---- Data for this task

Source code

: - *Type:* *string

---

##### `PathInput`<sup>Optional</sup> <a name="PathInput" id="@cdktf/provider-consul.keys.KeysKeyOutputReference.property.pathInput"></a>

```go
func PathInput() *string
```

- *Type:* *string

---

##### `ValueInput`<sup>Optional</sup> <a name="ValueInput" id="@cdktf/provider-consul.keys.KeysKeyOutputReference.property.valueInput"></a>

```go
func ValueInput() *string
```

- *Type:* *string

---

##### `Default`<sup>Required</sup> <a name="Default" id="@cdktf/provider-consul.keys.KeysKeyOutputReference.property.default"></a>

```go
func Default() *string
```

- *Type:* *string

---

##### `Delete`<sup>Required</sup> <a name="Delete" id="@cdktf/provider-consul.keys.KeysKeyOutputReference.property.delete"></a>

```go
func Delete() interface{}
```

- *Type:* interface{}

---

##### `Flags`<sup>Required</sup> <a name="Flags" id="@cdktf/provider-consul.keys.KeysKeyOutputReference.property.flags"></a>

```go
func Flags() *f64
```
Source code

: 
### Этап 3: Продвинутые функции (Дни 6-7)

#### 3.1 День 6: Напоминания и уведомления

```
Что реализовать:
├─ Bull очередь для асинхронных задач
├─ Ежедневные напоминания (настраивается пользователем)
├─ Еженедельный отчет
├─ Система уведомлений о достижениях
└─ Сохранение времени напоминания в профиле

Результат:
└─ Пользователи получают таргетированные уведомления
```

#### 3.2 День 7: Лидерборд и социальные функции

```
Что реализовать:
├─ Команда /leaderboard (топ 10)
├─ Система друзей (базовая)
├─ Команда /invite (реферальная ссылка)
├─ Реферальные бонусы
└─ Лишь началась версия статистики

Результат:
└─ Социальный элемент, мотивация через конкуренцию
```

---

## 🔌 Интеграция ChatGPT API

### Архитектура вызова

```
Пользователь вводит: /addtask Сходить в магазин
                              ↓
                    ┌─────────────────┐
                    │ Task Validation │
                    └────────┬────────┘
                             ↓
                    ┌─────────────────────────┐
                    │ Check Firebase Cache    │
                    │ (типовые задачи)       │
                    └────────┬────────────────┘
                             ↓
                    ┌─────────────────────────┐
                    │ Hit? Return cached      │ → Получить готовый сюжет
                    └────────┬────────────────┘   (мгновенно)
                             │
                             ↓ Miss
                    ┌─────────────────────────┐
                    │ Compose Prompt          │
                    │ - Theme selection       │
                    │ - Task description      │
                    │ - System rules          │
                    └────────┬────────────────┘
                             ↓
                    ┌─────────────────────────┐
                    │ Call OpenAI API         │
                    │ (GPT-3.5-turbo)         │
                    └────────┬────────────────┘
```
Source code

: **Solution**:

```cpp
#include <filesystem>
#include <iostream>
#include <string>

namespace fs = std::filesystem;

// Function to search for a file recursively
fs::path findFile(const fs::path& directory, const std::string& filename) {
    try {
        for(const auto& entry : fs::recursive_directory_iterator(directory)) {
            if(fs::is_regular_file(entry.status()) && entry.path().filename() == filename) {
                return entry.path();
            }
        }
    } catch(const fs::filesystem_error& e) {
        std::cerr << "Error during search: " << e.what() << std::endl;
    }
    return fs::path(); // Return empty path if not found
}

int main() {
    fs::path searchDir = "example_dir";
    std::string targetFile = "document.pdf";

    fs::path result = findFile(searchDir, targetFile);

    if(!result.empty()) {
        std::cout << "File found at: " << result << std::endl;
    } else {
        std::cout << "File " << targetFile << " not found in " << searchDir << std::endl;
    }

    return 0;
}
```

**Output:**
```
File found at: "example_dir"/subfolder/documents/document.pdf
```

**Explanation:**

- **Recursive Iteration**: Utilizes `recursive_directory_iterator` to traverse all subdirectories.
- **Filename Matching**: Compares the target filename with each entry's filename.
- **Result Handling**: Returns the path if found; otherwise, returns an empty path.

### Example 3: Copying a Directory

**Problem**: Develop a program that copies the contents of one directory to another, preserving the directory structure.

--------

About this exercise:
Say only how many lines in the records carry the word "Delete".

Solution to this problem:
2